WHAT NEEDS TO BE DONE | Extract, exactly as written, all lines of the material below from the line that includes "mug: none [164,210,210,258]" through its last line.

PROVIDED RECORDS |
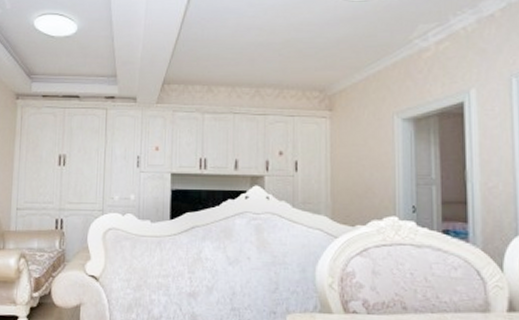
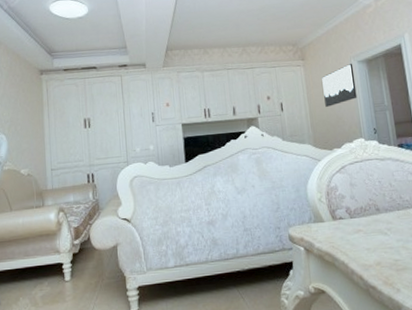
wall art: none [352,121,396,172] -> present [322,64,357,107]

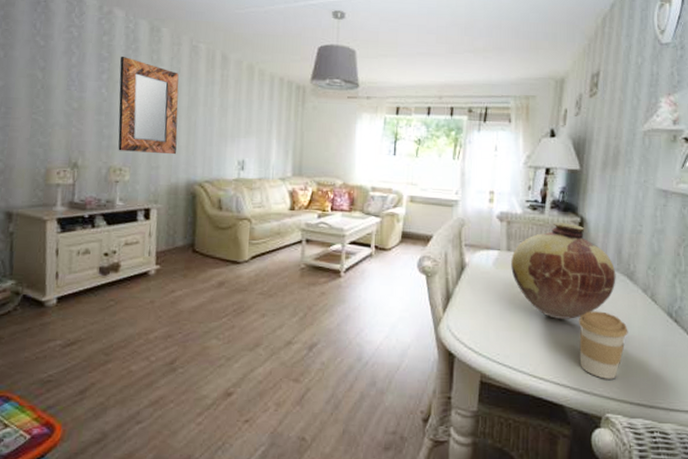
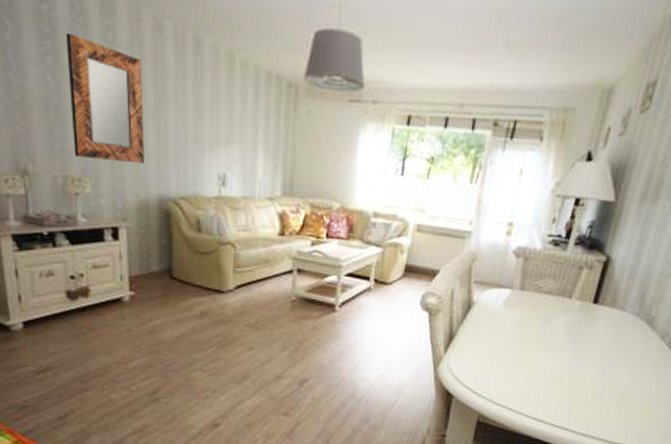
vase: present [511,222,616,319] -> none [522,261,636,364]
coffee cup: present [578,311,628,379] -> none [581,356,638,424]

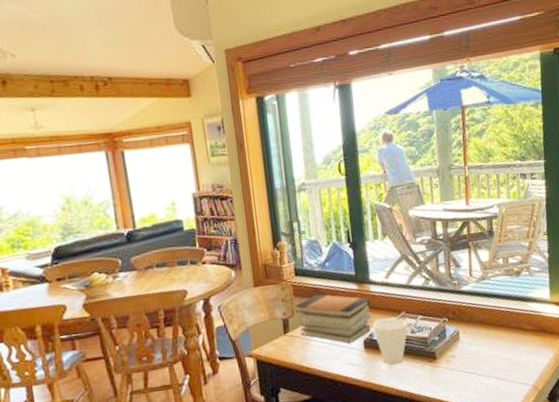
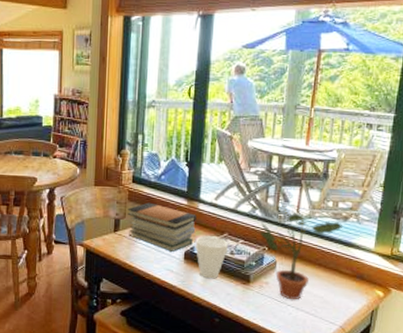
potted plant: none [436,271,517,369] -> present [259,206,344,300]

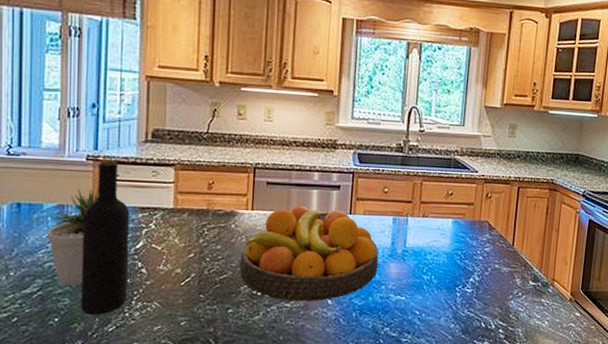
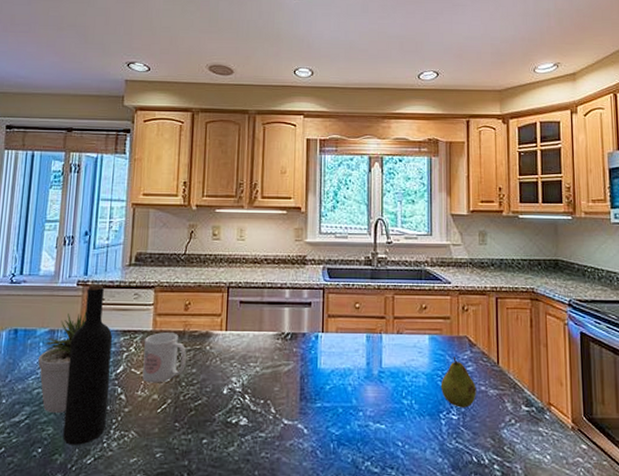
mug: none [164,210,210,258] -> present [142,332,186,383]
fruit bowl: present [239,205,379,302] -> none [214,324,354,431]
fruit: none [459,238,491,283] -> present [440,356,476,408]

ANSWER BELOW |
mug: none [164,210,210,258] -> present [142,332,186,383]
fruit bowl: present [239,205,379,302] -> none [214,324,354,431]
fruit: none [459,238,491,283] -> present [440,356,476,408]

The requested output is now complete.